Profession du père : fusillé, de Georges Waysand

La présence d’une trop longue absence

par JEAN-LOUIS BOUZIN
Publié le 17 juillet 2020 à 17:11

C’est dans l’intimité d’une quête personnelle s’étalant manifestement sur de nombreuses années pour ne pas dire toute une vie, que Georges Waysand nous emmène avec ce livre dont le titre déjà interpelle : Profession du père : fusillé ! L’auteur a repris, en fait, la formule qu’il utilisait, élève, le jour de la rentrée, pour remplir l’habituel formulaire visant à renseigner les professeurs sur la situation des parents. Georges Waysand avait livré, en 1997, un ouvrage [1] d’une grande sensibilité consacré à sa mère : Esther Zilberberg, Juive polonaise, résistante, déportée, communiste, médecin, que les anciens d’Espagne, avec qui elle avait combattu, appelaient « Estoucha ». Elle était la compagne de Mojsze Chaïm Waysand dit « Jean », dit « Maurice », dit « Mouni », comme elle Juif polonais, communiste, réfugié en Belgique puis dans le Nord de la France, résistant FTP, exécuté au fort du Vert Galant à Wambrechies un après-midi de décembre 1942.

Mojsze Chaïm Waysand dit « Jean », dit « Maurice », dit « Mouni »...

Mis à l’abri chez un couple de « camarades » de La Bassée, Jeanne et Fernand Deroubaix dont la fille Renée jouera le rôle de grande sœur, l’enfant avait un an et demi à la mort de son père dont il n’aura, par la force des choses, qu’un souvenir abstrait.

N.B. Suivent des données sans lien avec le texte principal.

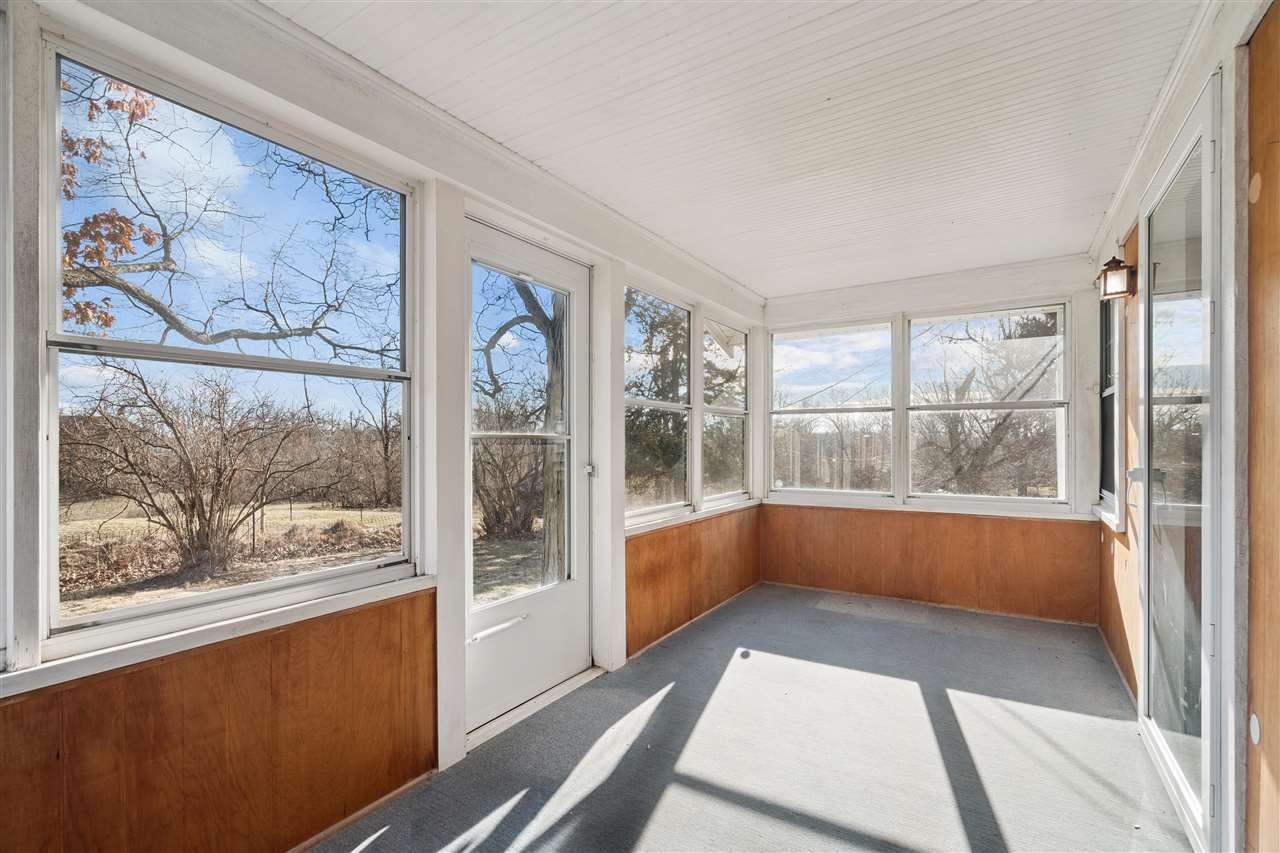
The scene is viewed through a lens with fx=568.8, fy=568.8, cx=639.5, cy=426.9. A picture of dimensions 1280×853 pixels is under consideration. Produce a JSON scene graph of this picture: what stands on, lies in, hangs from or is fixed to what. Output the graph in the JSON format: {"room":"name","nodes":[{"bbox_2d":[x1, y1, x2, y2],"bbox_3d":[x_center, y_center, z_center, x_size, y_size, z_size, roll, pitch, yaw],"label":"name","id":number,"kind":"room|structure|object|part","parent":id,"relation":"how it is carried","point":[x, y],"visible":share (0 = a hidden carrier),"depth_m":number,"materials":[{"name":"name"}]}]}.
{"room":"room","nodes":[
{"label":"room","id":0,"kind":"room"},
{"bbox_2d":[0,0,757,852],"bbox_3d":[-0.583,0.077,2.604,0.171,2.508,5.759,0,0,33],"label":"left wall","id":1,"kind":"structure","parent":0,"point":[154,836],"depth_m":1.79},
{"bbox_2d":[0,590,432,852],"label":"wood paneling","id":2,"kind":"object","parent":1,"relation":"attached to","point":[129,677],"visible":0.92,"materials":[{"name":"brown wood"}]},
{"bbox_2d":[0,573,435,699],"bbox_3d":[-1.242,0.566,1.509,0.097,0.054,1.419,0,0,33],"label":"window sill","id":3,"kind":"structure","parent":1,"relation":"attached to","point":[249,622],"depth_m":1.52,"materials":[{"name":"white paint"}]},
{"bbox_2d":[42,26,422,662],"bbox_3d":[-1.154,-0.179,1.789,0.096,1.437,1.012,0,0,33],"label":"window","id":4,"kind":"structure","parent":1,"relation":"in","point":[171,605],"depth_m":1.66,"materials":[{"name":"glass"}]},
{"bbox_2d":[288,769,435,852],"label":"baseboard","id":5,"kind":"structure","parent":1,"relation":"attached to","point":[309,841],"depth_m":1.88,"materials":[{"name":"brown wood"}]},
{"bbox_2d":[187,1,764,314],"bbox_3d":[-0.446,-1.112,2.602,0.068,0.099,4.920,0,0,33],"label":"crown molding","id":6,"kind":"structure","parent":1,"relation":"attached to","point":[705,267],"depth_m":2.14,"materials":[{"name":"white paint"}]},
{"bbox_2d":[463,218,593,729],"bbox_3d":[-0.526,0.218,2.750,0.141,2.156,0.938,0,0,33],"label":"door","id":7,"kind":"structure","parent":1,"relation":"in","point":[479,615],"depth_m":2.74,"materials":[{"name":"white"}]},
{"bbox_2d":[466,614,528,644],"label":"door closer","id":8,"kind":"object","parent":7,"relation":"attached to","point":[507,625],"visible":0.98,"depth_m":2.43,"materials":[{"name":"metal"}]},
{"bbox_3d":[-0.268,0.234,3.066,0.064,0.070,0.061,0,0,33],"label":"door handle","id":9,"kind":"part","parent":7,"relation":"part of","materials":[{"name":"silver metal"}]},
{"bbox_2d":[624,283,694,522],"bbox_3d":[0.095,-0.140,3.704,0.100,1.439,0.951,0,0,33],"label":"window","id":10,"kind":"structure","parent":1,"relation":"in","point":[657,404],"depth_m":3.83,"materials":[{"name":"glass"}]},
{"bbox_2d":[623,498,759,537],"bbox_3d":[0.418,0.613,4.029,0.088,0.059,1.852,0,0,33],"label":"window sill","id":11,"kind":"structure","parent":1,"relation":"attached to","point":[667,523],"depth_m":3.81,"materials":[{"name":"white paint"}]},
{"bbox_2d":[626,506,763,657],"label":"wood paneling","id":12,"kind":"structure","parent":1,"relation":"attached to","point":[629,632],"depth_m":3.80,"materials":[{"name":"brown wood"}]},
{"bbox_2d":[702,316,749,504],"bbox_3d":[0.660,-0.115,4.540,0.098,1.432,0.864,0,0,33],"label":"window","id":13,"kind":"structure","parent":1,"relation":"in","point":[720,411],"depth_m":4.64,"materials":[{"name":"glass"}]},
{"bbox_2d":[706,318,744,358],"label":"roof eave","id":14,"kind":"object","parent":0,"point":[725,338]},
{"bbox_2d":[272,0,1205,297],"bbox_3d":[0.544,-1.203,2.035,2.650,0.119,5.658,0,0,33],"label":"ceiling","id":15,"kind":"structure","parent":0,"point":[717,262],"depth_m":2.07,"materials":[{"name":"white paint"}]},
{"bbox_2d":[307,584,1191,852],"bbox_3d":[0.468,1.359,1.824,2.762,0.133,6.025,0,0,33],"label":"floor","id":16,"kind":"structure","parent":0,"point":[665,710],"depth_m":2.28,"materials":[{"name":"grey carpet"}]},
{"bbox_2d":[467,667,607,750],"bbox_3d":[-0.524,1.292,2.708,0.217,0.029,0.791,0,0,33],"label":"door threshold","id":17,"kind":"object","parent":16,"relation":"on","point":[587,672],"visible":0.59,"depth_m":2.60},
{"bbox_2d":[759,254,1110,625],"bbox_3d":[2.089,0.079,4.388,2.526,2.487,0.167,0,0,33],"label":"back wall","id":18,"kind":"structure","parent":0,"point":[1088,521],"depth_m":4.15,"materials":[{"name":"brown wood"}]},
{"bbox_2d":[768,317,898,498],"bbox_3d":[1.582,-0.137,4.752,1.025,1.445,0.105,0,0,33],"label":"window","id":19,"kind":"structure","parent":18,"relation":"in","point":[815,488],"depth_m":4.72,"materials":[{"name":"glass"}]},
{"bbox_2d":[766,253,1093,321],"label":"crown molding","id":20,"kind":"structure","parent":18,"relation":"attached to","point":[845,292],"depth_m":4.21,"materials":[{"name":"white paint"}]},
{"bbox_2d":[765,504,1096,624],"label":"wood paneling","id":21,"kind":"structure","parent":18,"relation":"attached to","point":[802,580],"depth_m":4.16,"materials":[{"name":"brown wood"}]},
{"bbox_2d":[765,496,1102,522],"bbox_3d":[2.055,0.605,4.320,2.180,0.059,0.088,0,0,33],"label":"window sill","id":22,"kind":"structure","parent":18,"relation":"attached to","point":[837,506],"depth_m":4.17,"materials":[{"name":"white paint"}]},
{"bbox_2d":[905,302,1070,503],"bbox_3d":[2.518,-0.152,4.144,1.039,1.419,0.106,0,0,33],"label":"window","id":23,"kind":"structure","parent":18,"relation":"in","point":[970,406],"depth_m":4.11,"materials":[{"name":"glass"}]},
{"bbox_2d":[1087,0,1279,852],"bbox_3d":[1.494,0.038,1.308,0.161,2.541,5.659,0,0,33],"label":"right wall","id":24,"kind":"structure","parent":0,"point":[1176,123],"depth_m":1.43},
{"bbox_2d":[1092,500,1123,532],"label":"window sill","id":25,"kind":"structure","parent":24,"relation":"attached to","point":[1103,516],"depth_m":3.21,"materials":[{"name":"white paint"}]},
{"bbox_2d":[1096,293,1124,523],"bbox_3d":[2.747,-0.164,3.264,0.122,1.362,0.865,0,0,33],"label":"window","id":26,"kind":"structure","parent":24,"relation":"in","point":[1108,461],"depth_m":3.48,"materials":[{"name":"glass"}]},
{"bbox_2d":[1097,257,1136,301],"bbox_3d":[2.274,-0.704,2.710,0.137,0.206,0.142,0,0,33],"label":"wall lantern","id":27,"kind":"object","parent":24,"relation":"attached to","point":[1113,259],"visible":0.98,"depth_m":2.68,"materials":[{"name":"metal"}]},
{"bbox_2d":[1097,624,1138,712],"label":"baseboard","id":28,"kind":"structure","parent":24,"relation":"attached to","point":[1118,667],"depth_m":3.00,"materials":[{"name":"wood"}]},
{"bbox_2d":[1089,0,1231,268],"bbox_3d":[1.401,-1.120,1.343,0.066,0.106,5.273,0,0,33],"label":"crown molding","id":29,"kind":"structure","parent":24,"relation":"attached to","point":[1145,135],"depth_m":2.01,"materials":[{"name":"white paint"}]},
{"bbox_2d":[1135,75,1224,852],"bbox_3d":[1.914,0.151,2.040,0.125,2.261,1.132,0,0,33],"label":"sliding glass door","id":30,"kind":"structure","parent":24,"relation":"in","point":[1206,125],"depth_m":1.86,"materials":[{"name":"glass"}]},
{"bbox_3d":[1.972,0.193,2.228,0.099,0.070,0.075,0,0,33],"label":"door handle","id":31,"kind":"part","parent":30,"relation":"part of","materials":[{"name":"silver metal"}]},
{"bbox_2d":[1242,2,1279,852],"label":"wood panel","id":32,"kind":"structure","parent":24,"relation":"in","point":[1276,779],"depth_m":1.39,"materials":[{"name":"brown wood"}]},
{"label":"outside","id":33,"kind":"structure","parent":0,"visible":0},
{"bbox_2d":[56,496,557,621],"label":"ground","id":34,"kind":"structure","parent":33,"point":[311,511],"materials":[{"name":"plant"}]},
{"bbox_2d":[65,360,327,579],"bbox_3d":[-6.024,0.457,7.691,3.283,2.981,4.094,0,0,33],"label":"bare tree","id":35,"kind":"object","parent":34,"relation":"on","point":[159,409],"visible":0.96,"depth_m":7.42,"materials":[{"name":"plant"}]},
{"bbox_2d":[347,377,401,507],"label":"bare tree","id":36,"kind":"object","parent":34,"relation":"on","point":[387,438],"visible":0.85,"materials":[{"name":"brown plant"}]},
{"label":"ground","id":37,"kind":"structure","parent":33,"visible":0},
{"bbox_2d":[53,71,401,353],"bbox_3d":[-5.246,-1.858,6.054,4.299,7.309,6.499,0,0,33],"label":"tree","id":38,"kind":"object","parent":37,"relation":"on","point":[179,324],"visible":0.83,"depth_m":5.98,"materials":[{"name":"plant"}]},
{"bbox_2d":[471,401,548,538],"bbox_3d":[-2.242,0.705,9.779,2.512,2.368,2.815,0,0,33],"label":"bush","id":39,"kind":"object","parent":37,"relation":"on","point":[499,518],"visible":0.67,"depth_m":9.27,"materials":[{"name":"plant"}]},
{"bbox_2d":[478,272,566,587],"bbox_3d":[-1.110,-1.063,6.256,3.053,5.559,3.464,0,0,33],"label":"tree","id":40,"kind":"object","parent":37,"relation":"on","point":[524,292],"visible":0.43,"depth_m":6.18,"materials":[{"name":"brown plant"}]},
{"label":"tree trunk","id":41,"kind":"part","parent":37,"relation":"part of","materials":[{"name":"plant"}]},
{"bbox_2d":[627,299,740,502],"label":"evergreen tree","id":42,"kind":"object","parent":37,"relation":"on","point":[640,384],"visible":0.37,"depth_m":10.28,"materials":[{"name":"green plant"}]},
{"bbox_2d":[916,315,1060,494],"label":"tree","id":43,"kind":"object","parent":37,"relation":"on","point":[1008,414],"visible":0.6,"depth_m":9.78,"materials":[{"name":"plant"}]}
]}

Loin d’effacer le vide ainsi créé, le temps l’amplifiera. « Ce qui ne s’oublie pas, c’est la présence d’une absence » écrit l’auteur. La question pour Georges Waysand ne fut jamais de savoir de qui il était le fils, mais de quel homme exactement. Pour répondre à ce mystère obsédant, il disposait au départ de presque rien : un vieil album photos incomplet qu’il crut même, un temps, avoir perdu, et quelques bribes de souvenirs enfouis au fond de sa mémoire. Pour retrouver les traces de celui qui, justement, n’avait de cesse de les effacer, clandestinité oblige, il aura fallu au fils une belle dose de ténacité.

Reconstituer le plus exactement possible, et comprendre surtout, le parcours de Jean Waysand et de ses camarades, impliquait de plonger dans des archives pas toujours aisément accessibles, de retrouver d’hypothétiques témoins, de creuser la moindre piste qui s’offrait quitte à devoir rebrousser chemin, de rassembler au fur et à mesure les données recueillies pour les vérifier, démêler le vrai du faux, remettre le tout en cohérence. Cela impliquait aussi d’arpenter les lieux où le jeune homme était passé, aussi divers que Bruxelles, Montoulieu- Saint-Bernard, petit village de Haute- Garonne, Paris, le Valenciennois, le Douaisis, Cambrai, Thun-L’Évêque, Wambrechies bien sûr.

Un livre qui nous parle d’aujourd’hui

Ce sont les innombrables tours et détours de ce travail de très longue haleine effectué avec minutie et précision que Georges Waysand restitue par l’écrit, y mêlant ses souvenirs, partageant avec le lecteur ses recherches, ses rencontres, ses découvertes, ses émotions, ses questionnements, ses déceptions ou ses heureuses surprises. En redonnant en quelque sorte vie à son père, il redonne vie à tout un monde, celui des corons ouvriers avec ses résistants de la première heure que les autorités d’après guerre rechignèrent parfois à reconnaître, celui des réfugiés juifs, véritables parias. « Étrangers indésirables » disait une loi française scélérate, « et nos frères pourtant » répondra Aragon [2]

L’auteur, en scientifique qu’il est [3], n’enjolive pas l’histoire. Il ne juge pas. Il relate les faits en les resituant dans leur contexte. Il remet à jour des réalités crues, comme le zèle mis par le préfet Carles, la police et la gendarmerie françaises à traquer les résistants communistes qualifiés de « bandits » et à les envoyer souvent à la mort en pleine connaissance de cause. C’était il y a 80 ans et plus. Et pourtant, le livre de Georges Waysand nous parle d’aujourd’hui. Parce que certaines situations décrites nous renvoient à des situations vécues de nos jours. Parce que « la bête immonde » comme l’on disait naguère du fascisme et de la haine raciale, sévit encore. Parce que, tout simplement, le passé imprègne toujours le présent.

Notes :

[1Estoucha, Georges Waysand, août 1997, éditions Denoël, 448 pages.

[2Dans « L’affiche rouge », poème paru en 1955.

[3Ancien directeur de recherches au CNRS, Georges Waysand est physicien et historien de la supraconductivité.